-- Text excerpt start --
Robert Fulghum was right--"all I ever needed to know I learned in kindergarten." Ministering in the jails and drug treament center has taught me all about human behavior. You learn more about people at the foot of lack than you would ever apprehend at the top of the totem pole.
The majority of us do not subscribe to the Mr. Spock way of thinking and the Vulcan way of life. (Star Trek fans will understand.) Rarely do people make sound, rational, spiritual, logical, reasonable decisions. They are governed mainly by fear and emotional responses. Donald Trump seems to know this instinctively. However recent events may be highlighting this truism of life--"you can fool some of the people some of the time, but you cannot fool all of the people all of the time."
As the election recedes in our rear view mirror, here are some lessons that I have learned.
Poor and disadvantaged people address needs before values. For them, conservative Supreme Court Justices, the overturning of Roe Vs Wade and restrictions of homosexual rights, while important in the intellectual theological sphere of the affluent suburbs, are nebulous abstract concerns in the "hood.” They are more concerned about putting food on the table, making an extra buck an hour and being able to survive to do it. Do you think on Chicago's embattled South Side they are wringing their hands about the appointment of the next Supreme Court Justice?
-- Text excerpt end --
-- Dataset excerpt start --
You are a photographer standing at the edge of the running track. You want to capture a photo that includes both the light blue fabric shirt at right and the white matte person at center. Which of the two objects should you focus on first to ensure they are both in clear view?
-- Dataset excerpt end --
Tasks =
• A. In the essay on election lessons, what do poor and disadvantaged people address before values?
• B. Translate this sentence from the essay on election lessons into Spanish: "They are governed mainly by fear and emotional responses."
• C. Resume the essay on election lessons after its final sentence.

Answers for this exercise =
• A. Needs.

• B. Se rigen principalmente por el miedo y las respuestas emocionales.

• C.
Does anybody remember Philando Castile, black cafeteria supervisor, killed by police in July 2016?
Between July 2002 and his death in July 2016, Philando Castile was stopped by police at least 46 times. Some traffic stops kicked off months- and years-long spirals of fines, driver’s license suspensions and more traffic stops that Castile would eventually pay off or settle in court. He was most often cited for driving on a suspended license or lacking proof of insurance.
People forget that making a living and staying alive are vitally, supremely, important priorities to every human being.
If you are dead, it does not matter how you think, feel or would vote on any particular issue.
For the Black, Jewish and Latino voter, the Democratic candidate offers him or her the best chance to stay alive with his stance on gun control, healthcare and wage increases.
A reporter asked Sarah Huckabee Sanders, "How do you explain Donald Trump's behavior to your children?" She replied, "Nobody's perfect and I point them to Jesus Christ who is perfect."
Indeed no ethical religious person can say with a straight face and firm conviction that Trump is an example of desired human behavior, let alone a paragon of Christian decorum.
In effect, she was declaring that white evangelicals were willing, for the sake of political expediency, to support Donald Trump. His intentions to appoint Conservative Supreme Court justices, desire to overturn Roe v Wade, and limit homosexual expression, would override their concerns about endorsing a flawed, diminished man with no discernible evidence of a spiritual relationship.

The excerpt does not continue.